SINGAPORE— Labour shortages and supply chain snarls are making it harder for airlines and lessors to return airplanes grounded during the pandemic to the skies as quickly as they would like, operators and maintenance providers say.
A global squeeze on maintenance, repair, and overhaul (MRO) capacity is one of the factors contributing to higher airfares for travelers, as demand has rebounded faster than aircraft can be made available and costs are rising.
“Some suppliers are coming out with double-digit escalations and surcharges,” said Mahesh Kumar, chief executive of Asia Digital Engineering, the maintenance arm of Malaysian budget carrier AirAsia.
“The airlines keep increasing their fares but that is not a sustainable business,” he added at the MRO Asia-Pacific conference in Singapore.
Complications of that kind mean that just about 110 of AirAsia’s fleet of 200 planes have returned to service, he added.
Yet getting the rest back in the air is challenging because of the scarcity of MRO slots that also drives up their prices.
The bottlenecks at MROs have been compounded because airlines returned planes to lessors at a much higher rate than usual during the pandemic, which crushed travel demand.
Painted Into a Corner
Aircraft switching to a new airline need maintenance checks, cabin interior changes, and livery repainting at MROs that are often short-staffed after pandemic lay-offs of workers while facing delays at parts suppliers struggling with similar woes.
“We’ve had real issues with the number of paint shops that can take aircraft and in addition to that, the inability of some of the paint shops to get some of the specialist paint,” said Robert Martin, chief executive of aircraft lessor BOC Aviation Ltd.
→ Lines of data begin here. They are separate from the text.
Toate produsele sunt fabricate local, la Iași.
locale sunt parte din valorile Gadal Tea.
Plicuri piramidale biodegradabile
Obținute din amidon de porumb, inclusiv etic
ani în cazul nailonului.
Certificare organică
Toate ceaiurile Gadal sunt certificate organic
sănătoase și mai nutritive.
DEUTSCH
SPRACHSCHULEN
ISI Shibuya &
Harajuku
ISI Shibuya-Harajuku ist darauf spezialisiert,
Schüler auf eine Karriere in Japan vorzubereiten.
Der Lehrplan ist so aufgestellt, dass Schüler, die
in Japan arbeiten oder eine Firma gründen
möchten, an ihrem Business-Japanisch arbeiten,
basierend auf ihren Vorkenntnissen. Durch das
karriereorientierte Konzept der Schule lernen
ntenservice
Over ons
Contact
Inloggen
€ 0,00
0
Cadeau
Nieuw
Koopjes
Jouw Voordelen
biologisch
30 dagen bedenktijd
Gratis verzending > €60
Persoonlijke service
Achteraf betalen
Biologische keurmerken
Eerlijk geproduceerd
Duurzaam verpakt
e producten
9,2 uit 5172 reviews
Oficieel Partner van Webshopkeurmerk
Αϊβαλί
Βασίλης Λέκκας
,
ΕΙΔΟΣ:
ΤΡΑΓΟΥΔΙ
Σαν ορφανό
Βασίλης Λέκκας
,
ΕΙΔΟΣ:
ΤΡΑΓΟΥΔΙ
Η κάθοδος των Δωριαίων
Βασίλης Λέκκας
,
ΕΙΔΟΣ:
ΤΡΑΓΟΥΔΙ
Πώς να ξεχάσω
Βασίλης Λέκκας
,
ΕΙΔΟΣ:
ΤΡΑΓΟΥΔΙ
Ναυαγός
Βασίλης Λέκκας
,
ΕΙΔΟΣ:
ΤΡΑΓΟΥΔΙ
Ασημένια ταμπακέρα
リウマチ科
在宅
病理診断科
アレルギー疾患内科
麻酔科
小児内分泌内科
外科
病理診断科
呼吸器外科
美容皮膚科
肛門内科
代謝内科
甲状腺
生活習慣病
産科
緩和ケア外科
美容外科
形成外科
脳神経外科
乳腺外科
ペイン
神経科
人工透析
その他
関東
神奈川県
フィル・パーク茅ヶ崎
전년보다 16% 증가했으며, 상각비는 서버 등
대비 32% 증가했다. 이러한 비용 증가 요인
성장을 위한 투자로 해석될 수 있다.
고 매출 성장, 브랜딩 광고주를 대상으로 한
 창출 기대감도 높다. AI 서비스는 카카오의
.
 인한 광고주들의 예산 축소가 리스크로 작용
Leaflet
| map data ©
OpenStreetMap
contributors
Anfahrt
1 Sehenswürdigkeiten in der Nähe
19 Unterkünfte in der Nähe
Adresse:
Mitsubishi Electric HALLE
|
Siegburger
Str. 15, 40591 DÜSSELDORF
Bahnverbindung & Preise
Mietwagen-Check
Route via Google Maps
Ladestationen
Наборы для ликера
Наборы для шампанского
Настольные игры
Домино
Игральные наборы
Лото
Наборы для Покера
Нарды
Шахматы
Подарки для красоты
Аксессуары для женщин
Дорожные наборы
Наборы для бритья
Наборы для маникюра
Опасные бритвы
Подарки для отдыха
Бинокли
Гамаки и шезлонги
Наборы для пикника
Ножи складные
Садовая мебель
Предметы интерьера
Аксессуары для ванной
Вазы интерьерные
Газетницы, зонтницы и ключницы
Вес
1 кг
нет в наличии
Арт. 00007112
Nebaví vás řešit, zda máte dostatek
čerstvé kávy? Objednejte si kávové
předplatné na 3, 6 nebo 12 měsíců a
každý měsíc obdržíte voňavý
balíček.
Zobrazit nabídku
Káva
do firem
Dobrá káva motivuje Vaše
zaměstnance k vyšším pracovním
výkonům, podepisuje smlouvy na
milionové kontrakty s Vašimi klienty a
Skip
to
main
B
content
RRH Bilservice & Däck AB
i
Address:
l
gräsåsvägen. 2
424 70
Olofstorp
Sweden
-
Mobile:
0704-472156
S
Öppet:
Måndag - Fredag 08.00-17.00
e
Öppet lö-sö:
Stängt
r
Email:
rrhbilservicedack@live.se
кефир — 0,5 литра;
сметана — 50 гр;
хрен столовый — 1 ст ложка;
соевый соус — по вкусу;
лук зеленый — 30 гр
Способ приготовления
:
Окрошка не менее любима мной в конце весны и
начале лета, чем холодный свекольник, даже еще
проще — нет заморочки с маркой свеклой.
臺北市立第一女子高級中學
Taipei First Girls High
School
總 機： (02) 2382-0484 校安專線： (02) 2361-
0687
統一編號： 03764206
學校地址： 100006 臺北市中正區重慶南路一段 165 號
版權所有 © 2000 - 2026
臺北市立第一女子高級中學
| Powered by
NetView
“If you’ve got some logo on the back of the aircraft with multiple colors, if you are missing one color, that’s a bit of a problem.”
Now it takes about three months to make the changes required to shift a narrowbody plane from one customer to another, up from one before the pandemic, Martin added.
Hangar capacity and workers were not sufficient to meet customer demand, said Jeffrey Lam, commercial aerospace president of Singapore Technologies (ST) Engineering Ltd.
“The ST Engineering network, we are full and so customers are always asking for more slots,” he said.
“We have operations in the United States, Europe, China, and Singapore. Apart from China, all of our operations are facing labor challenges.”
The strong demand is driving up labor costs as MROs compete for staff and available workers are being asked to do more overtime, Lam said.
“We don’t want to too much overtime, because you have concerns around safety and quality,” he said.
“We wish we could add more labor and take on more work. So we are worried about schedules, redelivery schedules, costs, and all that.”
Lessor BBAM has not had much success getting MRO slots this winter, leaving out in the cold some airline customers who sought planes quickly to meet demand in next year’s summer peak, said Patrick Low, its vice president for technical matters.
“The speed of recovery is really determined about whether we can get MRO slots,” he said. “I think the earliest an MRO is telling us is, come back June next year, possibly we have slots for you.”